Óscar V. Machado / CDMX Magacín
Los más de 2.7 millones de hogares de la Ciudad de México tiene más polvo contaminante que tiene grandes cantidades de metales pesados como plomo, cobre, zinc, níquel, cadmio, antimonio, entre otros, que puede perjudicar la salud de los capitalinos, advierte Francisco Bautista Zúñiga, investigador del Centro de Investigaciones en Geografía Ambiental (CIGA) del Instituto de Geofísica de la UNAM.
“En la capital del país tenemos lugares con mucho polvo como en la Alcaldía Iztapalapa, pero es un polvo natural, en cambio el que tienen las alcaldías del norte como Gustavo A. Madero, Azcapotzalco es más tóxico, tienen menos polvo, pero es más tóxico, entre más negro es el polvo es más contaminante”.
Añade que también existe gran toxicidad en las alcaldías centrales como Benito Juárez, Cuauhtémoc y Venustiano Carranza, “de la Alcaldía Venustiano Carranza hicimos un análisis del polvo y lo comparamos con el que existe en Reino Unido, y resultó tres veces más tóxico”.
El investigador apunta que desde hace 15 años la UNAM analiza el polvo de 14 ciudades de México y de otros países, donde encontramos ciudades limpias o moderadamente contaminadas como las que se encuentran en la península de Yucatán y ciudades muy contaminadas en el centro del país como la Ciudad de México, donde hemos encontrado que el polvo que se acumula dentro y fuera de las casas y hay grandes cantidades de metales pesados.
Destaca que hace unas décadas en la capital del país el plomo fue el principal factor de enfermedades y ahora las muertes y los problemas son por manganeso, como llamada locura mangánica que se ha incrementado en la urbe.
Bautista Zúñiga apunta que se monitorea el aire, agua, clima, pero el polvo no, “incluso no tiene normas oficiales mexicanas, por lo que las estamos proponiendo para cada una de las ciudades que hemos estudiado”.
Añade que en sus investigaciones que se han concretado sorprendió que se haya encontrado más contaminación dentro que al exterior de los hogares y esto ocurrió porque la gente cocina en sus hogares y tiene más actividad lo cual desgasta las paredes, la pintura, los muebles, y eso se suma al polvo que entra.
En ese sentido, el investigador exhortó a los capitalinos a incrementar sus medidas de limpieza y al gobierno capitalino y alcaldías promover áreas verdes porque los árboles y plantas son barreras para que entren los contaminantes a las casas”.
“En los hogares capitalinos las cortinas que son la primera barrera para que no entre el polvo a la casa debe cambiarse cada mes y no esperarse a la navidad para que se cambie.

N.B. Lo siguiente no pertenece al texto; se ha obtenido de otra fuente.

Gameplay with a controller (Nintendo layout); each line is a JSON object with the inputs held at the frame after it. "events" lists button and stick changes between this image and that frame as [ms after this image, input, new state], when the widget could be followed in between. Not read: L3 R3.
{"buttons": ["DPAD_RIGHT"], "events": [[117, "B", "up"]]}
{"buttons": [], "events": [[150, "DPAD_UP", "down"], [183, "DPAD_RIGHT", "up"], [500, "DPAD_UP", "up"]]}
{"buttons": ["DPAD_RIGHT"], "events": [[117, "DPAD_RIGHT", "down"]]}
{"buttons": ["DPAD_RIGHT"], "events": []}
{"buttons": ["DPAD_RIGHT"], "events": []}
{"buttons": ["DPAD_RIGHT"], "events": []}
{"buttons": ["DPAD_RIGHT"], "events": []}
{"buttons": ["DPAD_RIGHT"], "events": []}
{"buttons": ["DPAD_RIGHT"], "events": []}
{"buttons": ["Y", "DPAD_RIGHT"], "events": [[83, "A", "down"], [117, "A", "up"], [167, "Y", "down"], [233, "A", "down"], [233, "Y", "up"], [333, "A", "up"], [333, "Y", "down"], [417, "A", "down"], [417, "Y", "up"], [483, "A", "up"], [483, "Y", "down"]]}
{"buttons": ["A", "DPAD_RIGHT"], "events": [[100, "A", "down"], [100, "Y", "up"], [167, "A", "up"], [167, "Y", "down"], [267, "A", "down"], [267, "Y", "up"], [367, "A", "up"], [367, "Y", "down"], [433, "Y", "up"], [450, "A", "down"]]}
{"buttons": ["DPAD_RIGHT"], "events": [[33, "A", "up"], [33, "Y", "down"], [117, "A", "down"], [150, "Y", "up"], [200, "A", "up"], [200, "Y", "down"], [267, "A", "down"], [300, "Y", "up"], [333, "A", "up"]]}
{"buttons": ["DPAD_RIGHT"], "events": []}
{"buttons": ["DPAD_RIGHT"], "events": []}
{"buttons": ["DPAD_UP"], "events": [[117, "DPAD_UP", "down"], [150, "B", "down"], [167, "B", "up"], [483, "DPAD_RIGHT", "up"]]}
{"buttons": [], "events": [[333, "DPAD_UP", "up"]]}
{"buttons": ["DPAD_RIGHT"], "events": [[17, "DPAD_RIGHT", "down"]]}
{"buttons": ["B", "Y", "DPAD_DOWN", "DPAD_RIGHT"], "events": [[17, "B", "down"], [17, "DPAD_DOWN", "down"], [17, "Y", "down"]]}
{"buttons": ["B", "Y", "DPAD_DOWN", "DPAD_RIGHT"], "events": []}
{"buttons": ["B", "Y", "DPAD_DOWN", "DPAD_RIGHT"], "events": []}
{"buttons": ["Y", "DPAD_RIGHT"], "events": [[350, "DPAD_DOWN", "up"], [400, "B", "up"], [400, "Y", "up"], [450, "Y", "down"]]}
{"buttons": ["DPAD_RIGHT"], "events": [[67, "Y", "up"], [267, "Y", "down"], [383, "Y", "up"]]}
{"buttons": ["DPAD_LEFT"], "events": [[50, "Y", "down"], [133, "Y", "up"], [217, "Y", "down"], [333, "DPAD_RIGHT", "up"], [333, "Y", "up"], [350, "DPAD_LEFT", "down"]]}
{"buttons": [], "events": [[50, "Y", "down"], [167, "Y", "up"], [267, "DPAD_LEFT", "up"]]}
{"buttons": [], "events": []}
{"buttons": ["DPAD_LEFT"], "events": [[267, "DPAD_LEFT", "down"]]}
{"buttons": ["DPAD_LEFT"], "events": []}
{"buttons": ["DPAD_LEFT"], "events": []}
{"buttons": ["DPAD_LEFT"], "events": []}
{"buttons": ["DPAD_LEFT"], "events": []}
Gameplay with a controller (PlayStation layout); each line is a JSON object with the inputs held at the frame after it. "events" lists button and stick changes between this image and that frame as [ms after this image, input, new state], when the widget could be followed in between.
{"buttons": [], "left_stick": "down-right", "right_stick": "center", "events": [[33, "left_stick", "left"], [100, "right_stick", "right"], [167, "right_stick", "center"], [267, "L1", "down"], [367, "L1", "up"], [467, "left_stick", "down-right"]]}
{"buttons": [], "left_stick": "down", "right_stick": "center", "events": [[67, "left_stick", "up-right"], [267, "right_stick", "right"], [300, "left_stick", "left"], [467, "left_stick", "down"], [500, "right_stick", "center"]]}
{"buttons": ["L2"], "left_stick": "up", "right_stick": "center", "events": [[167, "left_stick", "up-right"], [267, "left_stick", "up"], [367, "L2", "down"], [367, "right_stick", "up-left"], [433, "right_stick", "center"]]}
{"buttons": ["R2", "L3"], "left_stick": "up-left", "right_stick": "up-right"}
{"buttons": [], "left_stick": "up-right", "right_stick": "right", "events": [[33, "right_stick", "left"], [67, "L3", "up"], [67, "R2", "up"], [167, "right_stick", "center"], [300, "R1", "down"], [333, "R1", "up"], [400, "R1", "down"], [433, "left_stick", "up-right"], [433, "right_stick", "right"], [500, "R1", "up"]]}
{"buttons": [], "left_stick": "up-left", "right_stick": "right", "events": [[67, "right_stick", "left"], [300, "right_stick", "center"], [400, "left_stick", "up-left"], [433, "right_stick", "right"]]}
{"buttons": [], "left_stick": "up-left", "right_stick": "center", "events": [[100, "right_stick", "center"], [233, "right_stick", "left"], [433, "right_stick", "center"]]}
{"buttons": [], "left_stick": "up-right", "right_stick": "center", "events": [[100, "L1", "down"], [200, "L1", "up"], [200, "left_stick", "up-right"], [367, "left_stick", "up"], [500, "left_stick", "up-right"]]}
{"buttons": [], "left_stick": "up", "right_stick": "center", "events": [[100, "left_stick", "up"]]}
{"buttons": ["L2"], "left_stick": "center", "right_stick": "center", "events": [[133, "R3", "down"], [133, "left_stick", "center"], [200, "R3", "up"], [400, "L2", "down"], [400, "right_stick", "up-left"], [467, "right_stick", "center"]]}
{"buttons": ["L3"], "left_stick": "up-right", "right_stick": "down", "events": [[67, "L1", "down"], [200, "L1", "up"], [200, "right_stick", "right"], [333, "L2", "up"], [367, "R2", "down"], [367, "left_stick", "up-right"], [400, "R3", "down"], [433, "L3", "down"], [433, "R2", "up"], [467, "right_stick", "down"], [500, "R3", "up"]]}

La ciudadanía debe extremar precauciones con tener sus casas más limpias”.
Bautista Zúñiga exhortó a los alcaldes a tomar muy en serio este problema, que no se tome a la ligera, no tenemos duda que el polvo es tóxico, por lo que proponemos normas oficiales mexicanas porque no hay, para suelos sí hay, pero tiene como 50, 60 años, ya no sirven.